In a highly competitive environment, all of the agents will evolve towards an objectively rational strategy, there is a few that will evolve towards games where defection is one of the possible rational behaviors. This is why in some simulations you see a sort of phase transition, where most of them think it is a Hawk-Dove game and then someone starts to cooperate and they all follow. But in most worlds, they think it is a Prisoner’s dilemma game. In a mildly competitive environment — less competitive than the first case we saw — they will evolve representations where the only rational strategy is to cooperate. Thus, there will be mostly cooperative interactions happening. In fact, no agents evolve towards a Prisoners’ dilemma representation of the game.

What does this mean for us? There are two ways we can interpret these results. If we interpret these results from the point of view of “the experimenter knows best”, she designed the objective game that interactions happen in then the agents don’t evolve internal representations that match the real world. In this interpretation, misrepresenting the real world can be non-detrimental to the individual and actually benefits the individual and group.

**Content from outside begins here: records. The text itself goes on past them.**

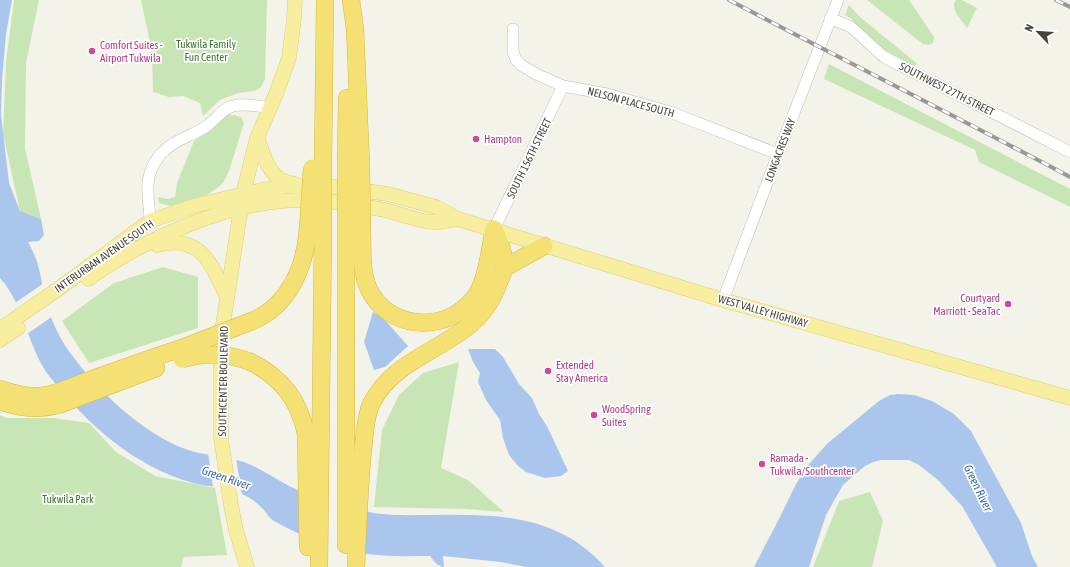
<svg xmlns="http://www.w3.org/2000/svg" width="1070" height="567" font-family="'Asap Condensed',sans-serif">
  <rect width="100%" height="100%" fill="#f4f3ea"/>
  <!-- green -->
  <g fill="#c8e5b5">
    <path d="M14 0H39L26 63 25 148 41 219 20 211 3 134 6 62Z"/>
    <path d="M141 0H267L265 79 261 87 255 91 238 93 220 100 203 116 200 103 183 96 169 97 153 92 152 52Z"/>
    <path d="M867 0H909L934 37 933 43 929 45 923 44Z"/>
    <path d="M956 0H962L977 8 967 28C962 20 949 9 956 0Z"/>
    <path d="M849 5 860 17 920 66 916 64 915 67 890 53 877 44 850 18 845 15Z"/>
    <path d="M829 64 1070 189V207L979 162 975 150 824 79Z"/>
    <path d="M230 113 231 116 234 115 241 117 244 123 229 171 224 181 219 187 208 194 171 206 159 203 158 197 168 199 175 197 177 183 194 141 212 130 226 115Z"/>
    <path d="M163 267 198 277V328L89 363 62 321 114 283Z"/>
    <path d="M459 362 441 468 468 480 504 512 466 509 374 507 382 430 399 395 423 373Z"/>
    <path d="M0 415 6 418H53L89 423 116 452 155 476 215 488 227 555 184 557 181 567H0Z"/>
    <path d="M870 492 883 521 872 567H813L839 501Z"/>
  </g>
  <!-- water -->
  <g fill="#aac6ec">
    <path d="M0 0H12L6 34 2 80 1 115 9 183 20 211 41 219 44 235 39 241 28 242C32 250 36 257 38 265 42 280 44 296 49 311 53 324 60 338 68 350 96 389 142 434 188 450 206 456 226 456 244 462 260 468 274 478 289 486 316 499 345 509 374 513 393 516 413 515 432 515 497 514 558 514 605 567H526L501 562 443 556 444 567C437 566 434 561 430 556 409 556 388 557 367 554 335 550 302 537 274 521 269 518 266 512 262 508 256 502 250 497 242 494 225 485 210 488 193 483 133 466 87 424 50 377 27 348 26 307 0 278Z"/>
    <path d="M373 312 384 319 408 346 385 367 374 370 364 342Z"/>
    <path d="M468 349H495L503 357 519 384 532 398 539 414 547 426 568 471 561 476 545 478 526 472 518 466 509 455 503 438 500 420 486 400 478 382 480 373 473 362Z"/>
    <path d="M898 394 914 395 932 401 954 414 971 431 1021 523 1032 556 1038 567H997L962 506 939 481 919 465 909 460H881L873 462 865 466 843 485 826 515 809 567H754L781 515 796 484 809 464 828 443 879 401 890 395Z"/>
  </g>
  <!-- pier -->
  <g fill="#f4f3ea">
    <path d="M44 283 53 316 27 334 15 303Z"/>
    <path d="M208 453 236 458 242 495 223 489 213 487Z"/>
    <path d="M318 497 342 505 347 552 303 538Z"/>
  </g>
  <g fill="none" stroke-linecap="round" stroke-linejoin="round">
    <!-- minor casing -->
    <g stroke="#bfbcad" stroke-width="12">
      <g id="minor">
        <path d="M830 18 851 27 884 57 1070 152"/>
        <path d="M513 29V52L516 60 521 65 536 74 563 86 607 94 670 112 778 154"/>
        <path d="M150 221C150 206 145 188 150 173 153 165 158 156 165 150 177 138 196 135 209 124 217 118 223 108 233 106 245 103 258 106 270 108"/>
        <path d="M494 229 563 86"/>
        <path d="M723 300 778 154 838 0"/>
      </g>
    </g>
    <!-- major casing -->
    <g stroke="#ddce6f" stroke-width="15">
      <g id="major">
        <path d="M257 138C263 152 268 174 283 181 287 182 291 183 295 184"/>
        <path d="M157 245C202 234 210 263 227 297"/>
        <path d="M88 279C155 232 252 190 335 202 353 205 372 207 389 211 400 214 424 223 434 222 441 222 450 220 458 219"/>
        <path d="M0 329 61 287 150 221 197 205 262 190 288 186 335 187 388 194 436 207 458 219 723 300 1070 398"/>
        <path d="M0 340 18 328"/>
        <path d="M247 567 236 530 231 505 221 438V338L243 194 257 138 276 94 289 58 294 19 295 0"/>
      </g>
    </g>
    <!-- highway casing -->
    <g stroke="#d4b843" stroke-width="18">
      <g id="highway">
        <path d="M351 0 355 29 361 166"/>
        <path d="M323 164 325 0"/>
        <path d="M346 165 347 98"/>
        <path d="M346 231V545"/>
        <path d="M362 232C363 253 360 276 372 295 396 333 453 331 477 294 487 277 490 249 494 229"/>
        <path d="M504 268 544 246"/>
        <path d="M252 321C289 306 305 267 308 229"/>
        <path d="M251 362C282 378 299 400 306 434L308 547"/>
        <path d="M0 389C12 393 26 397 39 396 57 395 80 383 98 377 126 367 154 357 182 348"/>
        <path d="M0 401C21 409 39 410 61 404L156 368"/>
        <path d="M319 567 323 230"/>
        <path d="M356 567C358 528 359 488 363 449 365 434 365 418 371 404 400 347 475 348 497 287 499 281 504 273 504 267 505 254 499 241 494 229"/>
      </g>
    </g>
    <!-- minor -->
    <use href="#minor" stroke="#fff" stroke-width="11"/>
    <!-- major -->
    <use href="#major" stroke="#f8ee9f" stroke-width="14"/>
    <!-- highway -->
    <use href="#highway" stroke="#f5e074" stroke-width="17"/>
    <!-- rail casing -->
    <g stroke="#989898" stroke-width="4">
      <g id="rail">
        <path d="M729 0C842 59 957 117 1070 177"/>
        <path d="M1056 0 1070 7"/>
      </g>
    </g>
    <!-- rail -->
    <use href="#rail" stroke="#fff" stroke-width="2.5" stroke-dasharray="8" stroke-linecap="butt"/>
    <!-- highway-bridge casing -->
    <g stroke="#d4b843" stroke-width="18" stroke-linecap="butt">
      <g id="highway-bridge">
        <path d="M361 166 362 232"/>
        <path d="M308 229 312 168"/>
        <path d="M323 230V164"/>
        <path d="M346 231V165"/>
        <path d="M182 348 252 321"/>
        <path d="M182 359C206 352 227 353 251 362"/>
      </g>
    </g>
    <!-- highway-bridge -->
    <use href="#highway-bridge" stroke="#f5e074" stroke-width="17"/>
  </g>
  <!-- markers -->
  <g fill="#d1479c" stroke="#fff" stroke-width="1.5">
    <circle cx="92" cy="51" r="4"/>
    <circle cx="476" cy="139" r="4"/>
    <circle cx="1008" cy="304" r="4"/>
    <circle cx="548" cy="371" r="4"/>
    <circle cx="594" cy="415" r="4"/>
    <circle cx="762" cy="464" r="4"/>
  </g>
  <g text-anchor="middle" stroke-width="3.5" stroke-linejoin="round" paint-order="stroke">
    <!-- park labels -->
    <g font-size="11" fill="#3e762e" stroke="#fff">
      <text x="206" y="48">Tukwila Family<tspan x="206" dy="13">Fun Center</tspan></text>
      <text x="68" y="503">Tukwila Park</text>
    </g>
    <!-- hotel labels -->
    <g font-size="11" fill="#b23c85" stroke="#fff" text-anchor="start">
      <text x="100" y="49">Comfort Suites -<tspan x="100" dy="13">Airport Tukwila</tspan></text>
      <text x="484" y="143">Hampton</text>
      <text x="1000" y="302" text-anchor="end">Courtyard<tspan x="1000" dy="13">Marriott - SeaTac</tspan></text>
      <text x="556" y="369">Extended<tspan x="556" dy="13">Stay America</tspan></text>
      <text x="602" y="413">WoodSpring<tspan x="602" dy="13">Suites</tspan></text>
      <text x="770" y="462">Ramada -<tspan x="770" dy="13">Tukwila/Southcenter</tspan></text>
    </g>
    <!-- street labels -->
    <g font-size="11" fill="#474438" stroke="#fff">
      <text transform="translate(947 89) rotate(27)" y="4">SOUTHWEST 27TH STREET</text>
      <text transform="translate(631 102) rotate(15)" y="4">NELSON PLACE SOUTH</text>
      <text transform="translate(780 150) rotate(-69)" y="4">LONGACRES WAY</text>
      <text transform="translate(529 158) rotate(-64)" y="4">SOUTH 156TH STREET</text>
      <text transform="translate(104 256) rotate(-35)" y="4">INTERURBAN AVENUE SOUTH</text>
      <text transform="translate(763 311) rotate(16)" y="4">WEST VALLEY HIGHWAY</text>
      <text transform="translate(223 381) rotate(-89)" y="4">SOUTHCENTER BOULEVARD</text>
    </g>
    <!-- water labels -->
    <g font-size="12" font-style="italic" fill="#3768ae" stroke="#fff">
      <text transform="translate(226 478) rotate(19)" y="4">Green River</text>
      <text transform="translate(978 488) rotate(64)" y="4">Green River</text>
    </g>
  </g>
  <!-- north arrow -->
  <g transform="translate(1038 32) rotate(295)" stroke="#ffffff" stroke-width="3" paint-order="stroke">
  <path d="M0-3L7 15L0 10L-7 15Z" fill="#474438"/>
  <text y="-6" font-size="11" font-weight="bold" text-anchor="middle" fill="#474438">N</text>
  </g>
</svg>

The other interpretation, of course, is that “evolution knows best”. These interactions we design between the agents are not necessarily accurate depictions of the game that is happening because of the other externalities like the spatial factors. This means that if we always take an overly reductionist account, we say “oh, I know their pairwise interactions, I should be able to infer everything based on that” but that might not be everything that is happening. They are actually evolving towards a more holistic representation of what is happening and incorporating the externalities of their actions — things that are not direct effects on their fitness, but will trickle down to them in the long term.

From the ivory tower of the School of Computer Science and Department of Psychology at McGill University, I marvel at the world through algorithmic lenses. My specific interests are in quantum computing, evolutionary game theory, modern evolutionary synthesis, and theoretical cognitive science. Previously I was at the Institute for Quantum Computing and Department of Combinatorics & Optimization at the University of Waterloo and a visitor to the Centre for Quantum Technologies at the National University of Singapore.

### 11 Responses to Evolving useful delusions to promote cooperation

1. Terrific T says:

Somehow the term “leap of faith” comes to mind. Obviously not something that one would do if to be completely rational and selfish. But we do it anyways – perhaps an expected cultural norm? But then where did that come from?

I wonder whether you could model a system where the agents develop certain confidence/trust and then have that broken (the other person brings an empty suitcase), and then that trust recovers by certain % afterward, which will decide if the agent would choose to cooperate or deflect. Agents do still meet each other once, but this means previous experience might affect current decision making. What would that system look like?

(I remember one time a random guy on the street with a story about being locked out and no money to get home asked me for money. I gave him 20 bucks but never heard from him again. I kicked myself for being too nice. The next time I bumped into someone who actually needed help, I hesitated to give him money, and then again kicked myself because I think he would really need it.)

Anyways, might be an interesting thing to study. Did anyone do that already?

• Yeah, it is in that strange zone between fully iterated games (where you remember the actions of each person you interact with) and single-shot games where you can’t condition on the past at all. It is usually modelled as you have memory, but there is nothing you can use to tell agents apart (so you can’t remember something about a specific agent, only about agents in general). Take a look at Keven’s first post for an example. In that paper the neural nets can remember the past, but there is no marke by which to recognize specific agents. Maybe Keven will see this comment and join the discussion.